**INSTRUCTIONS FOR THE TASK**
As you reproduce every line below, keep it exactly as written and leave out the images.

**RECORDS SHOWN**
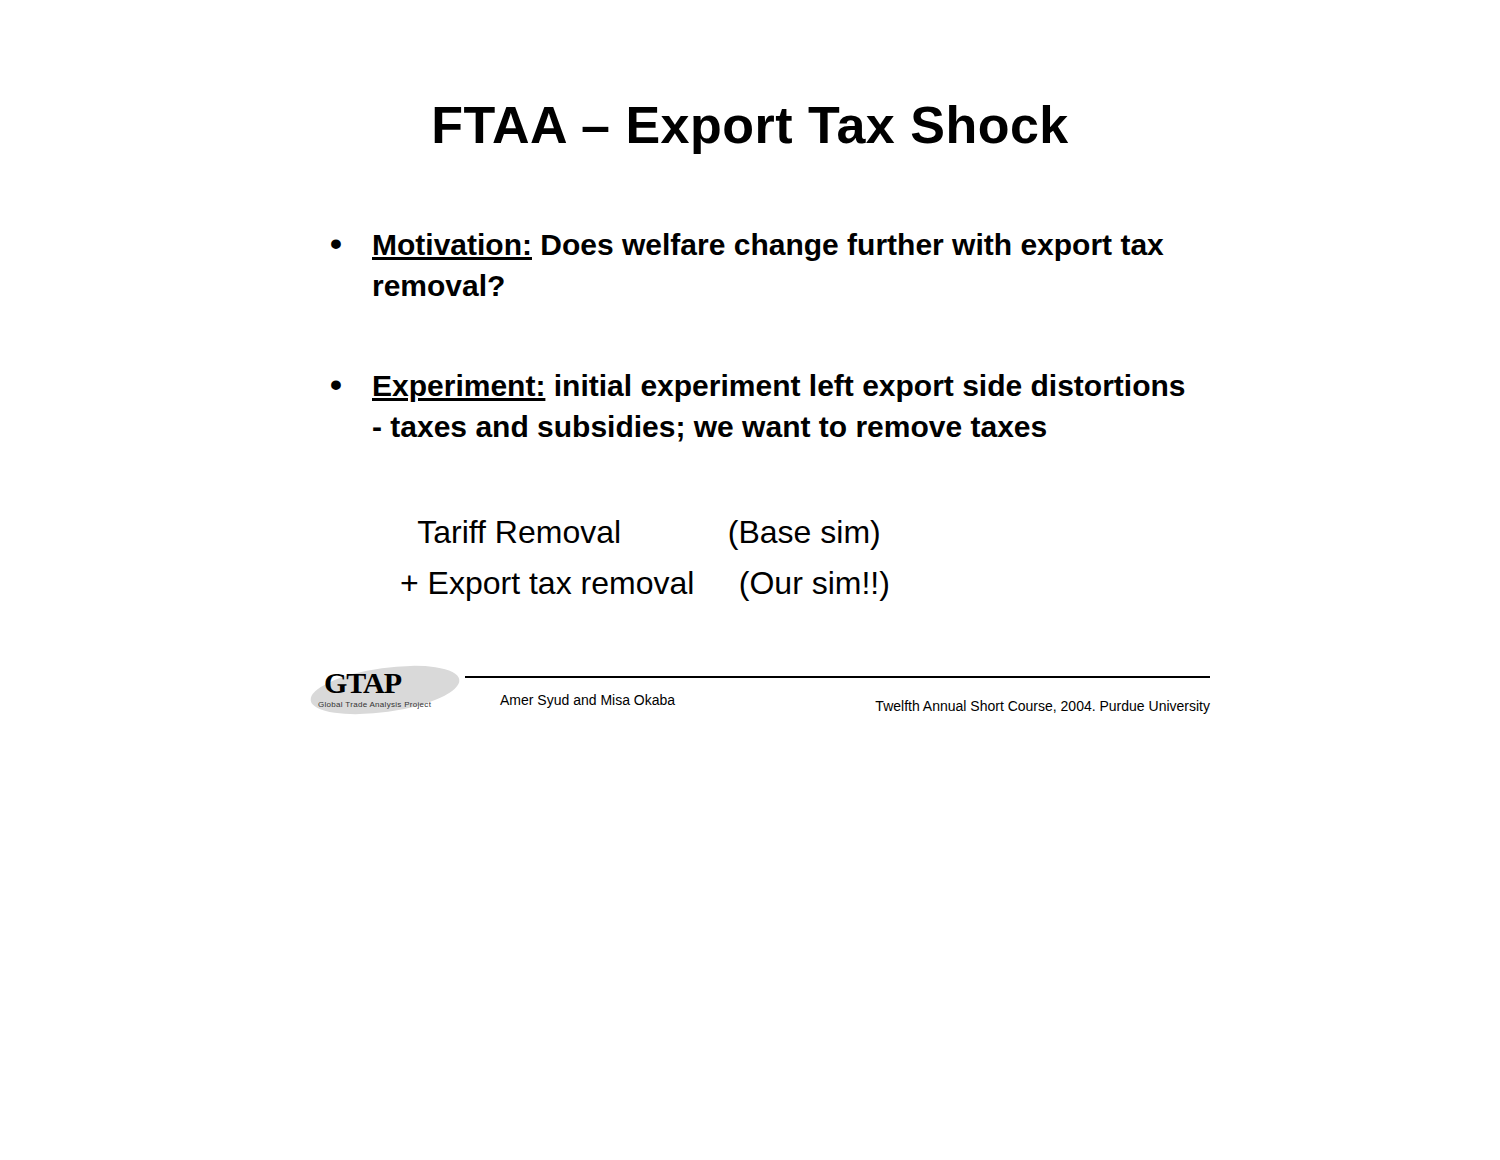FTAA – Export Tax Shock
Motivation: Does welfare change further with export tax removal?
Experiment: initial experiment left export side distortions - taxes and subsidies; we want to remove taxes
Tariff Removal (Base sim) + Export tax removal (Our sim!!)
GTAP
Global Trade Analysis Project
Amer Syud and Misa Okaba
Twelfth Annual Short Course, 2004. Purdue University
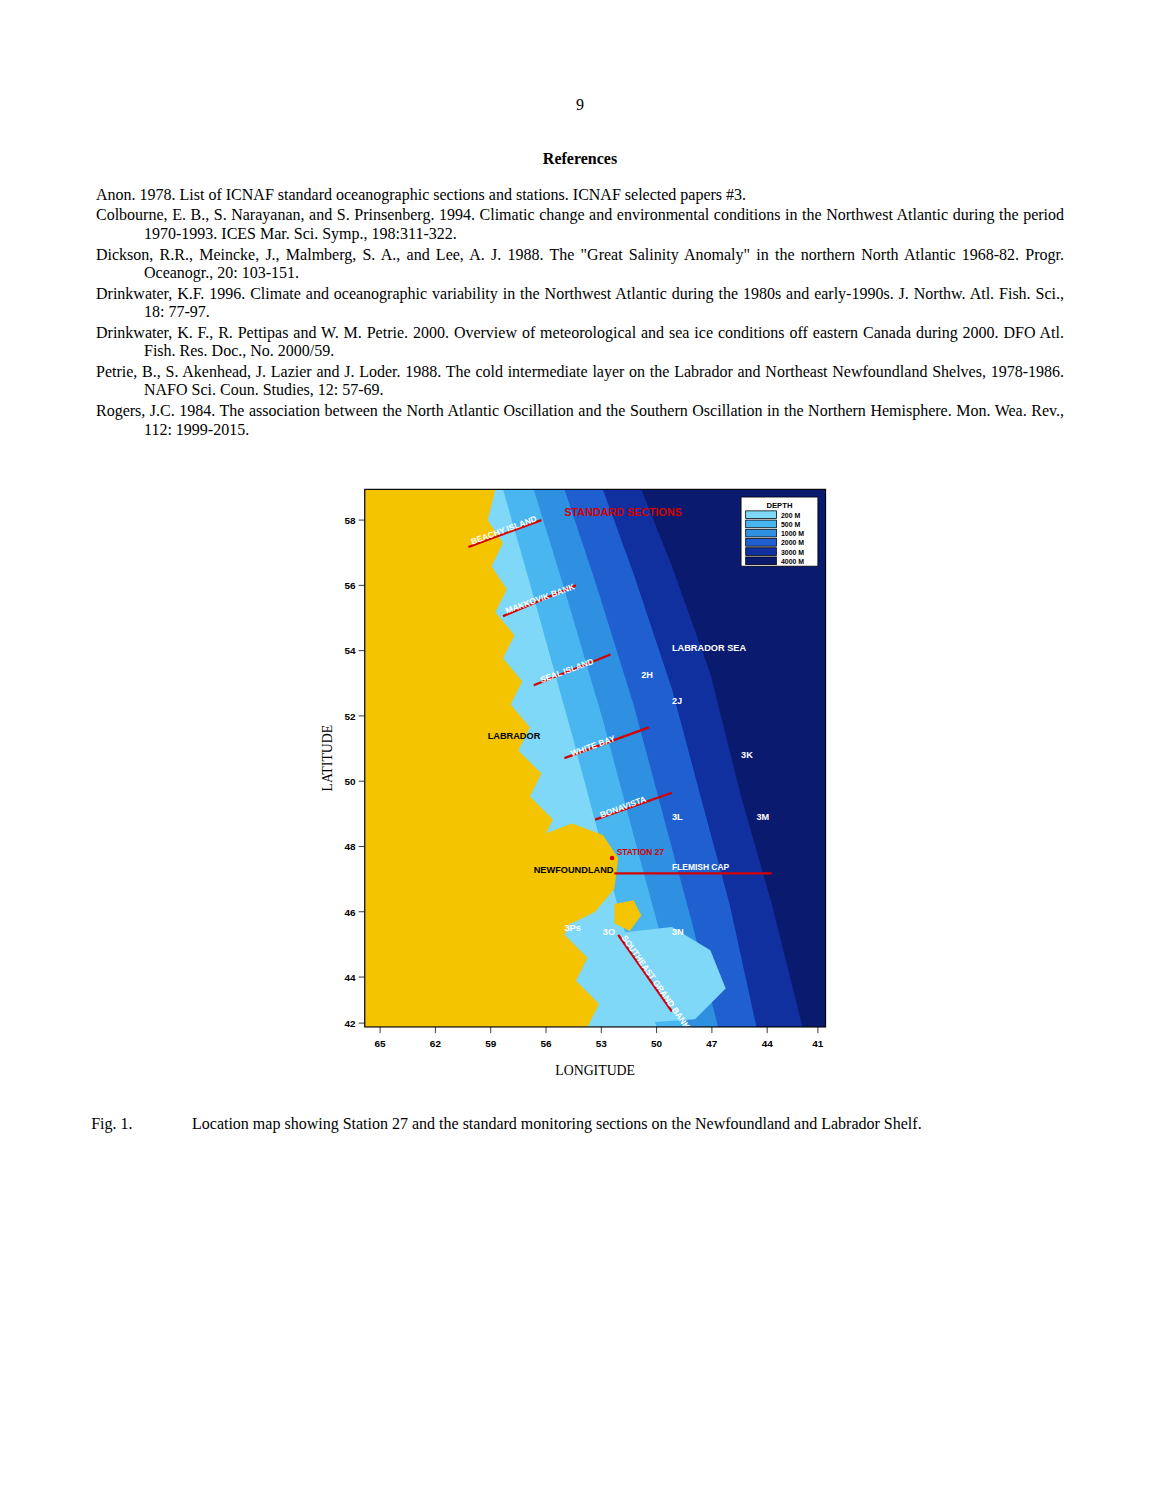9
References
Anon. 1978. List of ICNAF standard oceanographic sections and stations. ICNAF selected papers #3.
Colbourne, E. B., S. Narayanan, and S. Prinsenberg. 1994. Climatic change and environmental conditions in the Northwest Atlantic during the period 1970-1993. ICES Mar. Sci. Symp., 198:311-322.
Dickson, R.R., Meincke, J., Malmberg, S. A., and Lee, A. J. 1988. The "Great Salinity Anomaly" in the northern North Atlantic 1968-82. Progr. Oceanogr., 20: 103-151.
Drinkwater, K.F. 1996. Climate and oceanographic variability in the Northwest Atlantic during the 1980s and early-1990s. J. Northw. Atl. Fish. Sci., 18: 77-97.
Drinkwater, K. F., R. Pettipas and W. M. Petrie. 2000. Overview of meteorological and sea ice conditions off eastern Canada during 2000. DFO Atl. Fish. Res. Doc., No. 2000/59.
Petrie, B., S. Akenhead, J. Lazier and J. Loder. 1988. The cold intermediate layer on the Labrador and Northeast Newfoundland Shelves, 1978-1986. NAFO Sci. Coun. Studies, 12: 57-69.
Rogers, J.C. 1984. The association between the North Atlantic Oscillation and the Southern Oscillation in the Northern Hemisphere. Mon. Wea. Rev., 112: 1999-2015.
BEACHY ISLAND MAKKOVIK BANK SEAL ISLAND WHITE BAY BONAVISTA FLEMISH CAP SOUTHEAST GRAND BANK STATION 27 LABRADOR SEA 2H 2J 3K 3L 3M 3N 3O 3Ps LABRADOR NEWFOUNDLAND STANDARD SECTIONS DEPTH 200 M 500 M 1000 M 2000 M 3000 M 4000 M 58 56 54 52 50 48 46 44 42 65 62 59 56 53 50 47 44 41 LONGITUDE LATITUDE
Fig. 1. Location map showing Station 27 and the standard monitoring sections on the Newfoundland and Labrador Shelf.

**WRITTEN ANSWER**
FTAA – Export Tax Shock
Motivation: Does welfare change further with export tax removal?
Experiment: initial experiment left export side distortions - taxes and subsidies; we want to remove taxes
Tariff Removal (Base sim) + Export tax removal (Our sim!!)
GTAP
Global Trade Analysis Project
Amer Syud and Misa Okaba
Twelfth Annual Short Course, 2004. Purdue University
9
References
Anon. 1978. List of ICNAF standard oceanographic sections and stations. ICNAF selected papers #3.
Colbourne, E. B., S. Narayanan, and S. Prinsenberg. 1994. Climatic change and environmental conditions in the Northwest Atlantic during the period 1970-1993. ICES Mar. Sci. Symp., 198:311-322.
Dickson, R.R., Meincke, J., Malmberg, S. A., and Lee, A. J. 1988. The "Great Salinity Anomaly" in the northern North Atlantic 1968-82. Progr. Oceanogr., 20: 103-151.
Drinkwater, K.F. 1996. Climate and oceanographic variability in the Northwest Atlantic during the 1980s and early-1990s. J. Northw. Atl. Fish. Sci., 18: 77-97.
Drinkwater, K. F., R. Pettipas and W. M. Petrie. 2000. Overview of meteorological and sea ice conditions off eastern Canada during 2000. DFO Atl. Fish. Res. Doc., No. 2000/59.
Petrie, B., S. Akenhead, J. Lazier and J. Loder. 1988. The cold intermediate layer on the Labrador and Northeast Newfoundland Shelves, 1978-1986. NAFO Sci. Coun. Studies, 12: 57-69.
Rogers, J.C. 1984. The association between the North Atlantic Oscillation and the Southern Oscillation in the Northern Hemisphere. Mon. Wea. Rev., 112: 1999-2015.
BEACHY ISLAND MAKKOVIK BANK SEAL ISLAND WHITE BAY BONAVISTA FLEMISH CAP SOUTHEAST GRAND BANK STATION 27 LABRADOR SEA 2H 2J 3K 3L 3M 3N 3O 3Ps LABRADOR NEWFOUNDLAND STANDARD SECTIONS DEPTH 200 M 500 M 1000 M 2000 M 3000 M 4000 M 58 56 54 52 50 48 46 44 42 65 62 59 56 53 50 47 44 41 LONGITUDE LATITUDE
Fig. 1. Location map showing Station 27 and the standard monitoring sections on the Newfoundland and Labrador Shelf.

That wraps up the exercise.